6. O slogan “Distância física, unidade social” enfatiza a importância de angariar recursos para ajudar pessoas com dificuldades econômicas e psicológicas.
7. As ações públicas – lideradas por sindicatos, grupos de jovens, organizações de mulheres e cooperativas – de limpeza e preparação de suprimentos elevaram o espírito das pessoas, incentivando-as a confiar na unidade social e a não se fragmentar no trauma.
8. Finalmente, o governo anunciou um pacote de ajuda no valor de 200 bilhões de rúpias, que incluem empréstimos às famílias por meio da cooperativa de mulheres Kudumbashree, alocações mais altas para um esquema de garantia de emprego rural, dois meses de pagamento de pensão a idosos, grãos de comida grátis e restaurantes para fornecer alimentos a taxas subsidiadas. Os pagamentos de serviços públicos de água e eletricidade, bem como os juros de pagamentos de dívidas, serão suspensos.
Este é um programa racional e decente.

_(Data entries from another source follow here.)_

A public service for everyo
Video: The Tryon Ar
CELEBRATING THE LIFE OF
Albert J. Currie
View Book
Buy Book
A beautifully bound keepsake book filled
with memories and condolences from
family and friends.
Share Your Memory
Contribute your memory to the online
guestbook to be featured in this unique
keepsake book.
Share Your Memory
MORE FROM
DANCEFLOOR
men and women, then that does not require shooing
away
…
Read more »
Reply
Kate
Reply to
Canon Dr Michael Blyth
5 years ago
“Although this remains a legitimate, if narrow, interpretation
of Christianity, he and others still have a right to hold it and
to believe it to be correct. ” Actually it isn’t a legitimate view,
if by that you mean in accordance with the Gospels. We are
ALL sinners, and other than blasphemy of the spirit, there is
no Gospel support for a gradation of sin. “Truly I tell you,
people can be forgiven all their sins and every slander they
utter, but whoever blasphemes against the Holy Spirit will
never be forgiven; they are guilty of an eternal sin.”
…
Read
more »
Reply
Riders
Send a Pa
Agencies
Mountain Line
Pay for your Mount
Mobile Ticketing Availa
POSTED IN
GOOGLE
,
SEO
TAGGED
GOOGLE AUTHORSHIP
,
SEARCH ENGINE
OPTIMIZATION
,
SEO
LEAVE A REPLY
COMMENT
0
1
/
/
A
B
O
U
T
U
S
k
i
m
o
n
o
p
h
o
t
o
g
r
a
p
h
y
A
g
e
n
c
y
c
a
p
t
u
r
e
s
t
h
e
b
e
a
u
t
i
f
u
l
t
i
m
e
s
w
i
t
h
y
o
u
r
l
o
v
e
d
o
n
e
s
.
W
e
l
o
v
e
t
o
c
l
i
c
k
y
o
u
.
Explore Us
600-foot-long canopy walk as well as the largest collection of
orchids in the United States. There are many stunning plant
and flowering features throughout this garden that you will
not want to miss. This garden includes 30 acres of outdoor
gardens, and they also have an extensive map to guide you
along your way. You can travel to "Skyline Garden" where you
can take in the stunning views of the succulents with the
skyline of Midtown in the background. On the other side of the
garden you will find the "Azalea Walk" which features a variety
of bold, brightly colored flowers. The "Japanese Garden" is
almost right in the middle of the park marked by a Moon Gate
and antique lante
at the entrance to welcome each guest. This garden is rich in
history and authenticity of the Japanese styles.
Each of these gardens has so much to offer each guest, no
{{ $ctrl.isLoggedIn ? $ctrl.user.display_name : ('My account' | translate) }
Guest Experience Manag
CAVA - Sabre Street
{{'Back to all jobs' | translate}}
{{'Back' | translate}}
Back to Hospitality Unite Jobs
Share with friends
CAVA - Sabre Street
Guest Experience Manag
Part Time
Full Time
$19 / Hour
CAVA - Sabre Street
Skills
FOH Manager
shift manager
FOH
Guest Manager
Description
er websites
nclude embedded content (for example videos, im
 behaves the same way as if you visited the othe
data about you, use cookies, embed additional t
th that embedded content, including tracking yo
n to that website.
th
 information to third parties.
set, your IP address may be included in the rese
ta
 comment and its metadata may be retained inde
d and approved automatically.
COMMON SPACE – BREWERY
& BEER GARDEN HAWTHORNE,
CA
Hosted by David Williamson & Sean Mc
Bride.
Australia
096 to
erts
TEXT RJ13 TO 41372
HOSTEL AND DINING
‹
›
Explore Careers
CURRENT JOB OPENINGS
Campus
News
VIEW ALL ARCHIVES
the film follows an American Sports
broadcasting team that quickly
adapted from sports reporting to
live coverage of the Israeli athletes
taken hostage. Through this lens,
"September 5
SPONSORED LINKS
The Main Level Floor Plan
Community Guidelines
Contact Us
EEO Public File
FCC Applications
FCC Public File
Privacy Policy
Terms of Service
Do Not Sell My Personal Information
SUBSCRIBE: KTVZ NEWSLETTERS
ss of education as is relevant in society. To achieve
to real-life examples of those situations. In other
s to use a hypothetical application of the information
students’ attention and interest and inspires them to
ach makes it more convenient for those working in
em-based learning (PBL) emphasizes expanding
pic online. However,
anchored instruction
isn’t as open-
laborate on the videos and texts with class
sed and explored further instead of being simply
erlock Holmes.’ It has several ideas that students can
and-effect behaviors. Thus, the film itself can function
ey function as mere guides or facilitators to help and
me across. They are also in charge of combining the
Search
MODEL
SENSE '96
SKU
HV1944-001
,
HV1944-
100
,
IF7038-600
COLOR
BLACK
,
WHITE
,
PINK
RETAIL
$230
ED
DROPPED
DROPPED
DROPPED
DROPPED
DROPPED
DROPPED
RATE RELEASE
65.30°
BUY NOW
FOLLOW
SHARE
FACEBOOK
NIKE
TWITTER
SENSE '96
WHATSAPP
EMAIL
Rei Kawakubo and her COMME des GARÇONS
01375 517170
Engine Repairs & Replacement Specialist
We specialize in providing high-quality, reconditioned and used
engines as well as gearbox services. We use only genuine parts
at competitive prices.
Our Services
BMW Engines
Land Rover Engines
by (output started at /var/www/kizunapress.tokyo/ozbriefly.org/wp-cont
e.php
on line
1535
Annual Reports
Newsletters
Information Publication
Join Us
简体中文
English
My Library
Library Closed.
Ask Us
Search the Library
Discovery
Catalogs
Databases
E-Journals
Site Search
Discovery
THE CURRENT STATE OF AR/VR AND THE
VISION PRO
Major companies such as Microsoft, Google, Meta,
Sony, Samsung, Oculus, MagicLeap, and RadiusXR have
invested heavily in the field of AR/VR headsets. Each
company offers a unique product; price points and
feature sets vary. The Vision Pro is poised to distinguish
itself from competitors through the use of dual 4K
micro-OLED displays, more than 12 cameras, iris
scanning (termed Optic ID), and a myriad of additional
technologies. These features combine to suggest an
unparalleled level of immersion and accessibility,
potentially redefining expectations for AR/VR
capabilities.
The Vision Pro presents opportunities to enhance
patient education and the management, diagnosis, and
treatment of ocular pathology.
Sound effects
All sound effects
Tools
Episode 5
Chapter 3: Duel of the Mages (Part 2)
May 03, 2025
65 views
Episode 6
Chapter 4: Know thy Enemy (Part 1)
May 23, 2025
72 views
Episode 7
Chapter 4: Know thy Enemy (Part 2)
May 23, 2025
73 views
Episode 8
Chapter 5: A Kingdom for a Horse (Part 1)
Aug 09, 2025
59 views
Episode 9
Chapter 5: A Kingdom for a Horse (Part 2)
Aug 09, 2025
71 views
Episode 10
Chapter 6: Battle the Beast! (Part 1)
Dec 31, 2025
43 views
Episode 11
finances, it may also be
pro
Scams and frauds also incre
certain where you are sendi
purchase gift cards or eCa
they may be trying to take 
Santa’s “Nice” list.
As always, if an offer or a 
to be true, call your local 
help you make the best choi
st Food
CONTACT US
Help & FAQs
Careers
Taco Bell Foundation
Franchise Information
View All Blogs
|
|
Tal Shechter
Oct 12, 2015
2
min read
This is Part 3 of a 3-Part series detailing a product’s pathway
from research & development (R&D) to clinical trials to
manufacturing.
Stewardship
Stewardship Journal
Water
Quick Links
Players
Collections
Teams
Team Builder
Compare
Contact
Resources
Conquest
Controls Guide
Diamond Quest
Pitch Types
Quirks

Juntamente com o plano de 16 pontos proposto pelo Tricontinental, deve ser estudado e adotado em outros lugares. Tomar atitudes vacilantes neste momento é brincar com a vida das pessoas.
A Colômbia implementou uma quarentena nacional de dezenove dias. Enquanto isso, nas prisões, os detentos protestavam contra a superlotação e as más instalações sanitárias, temendo o número de mortes se o coronavírus romper os muros; a repressão do Estado levou à morte de 23 pessoas. Este é um medo nas prisões em todo o mundo.
Enquanto isso, em 19 de março, Marco Rivadeneira, um importante líder do movimento camponês na Colômbia, estava em uma reunião com camponeses no município de Puerto Asís. Três homens armados invadiram o local, capturaram Marco e o assassinaram.
Ele é um dos mais de cem líderes de movimentos populares que foram assassinados este ano na Colômbia e um dos oitocentos assassinados desde 2016, quando a guerra civil foi suspensa.
Como o dossiê do Instituto Tricontinental de Pesquisa Social n. 23 (Paz, neoliberalismo e mudanças políticas na Colômbia, de dezembro de 2019) mostra, essa violência é uma consequência direta da falta de vontade da oligarquia de permitir que a história avance. Eles querem voltar para uma situação “normal” que os beneficie. Mas Marco queria criar um novo mundo. Ele foi morto pela esperança que o alimentava.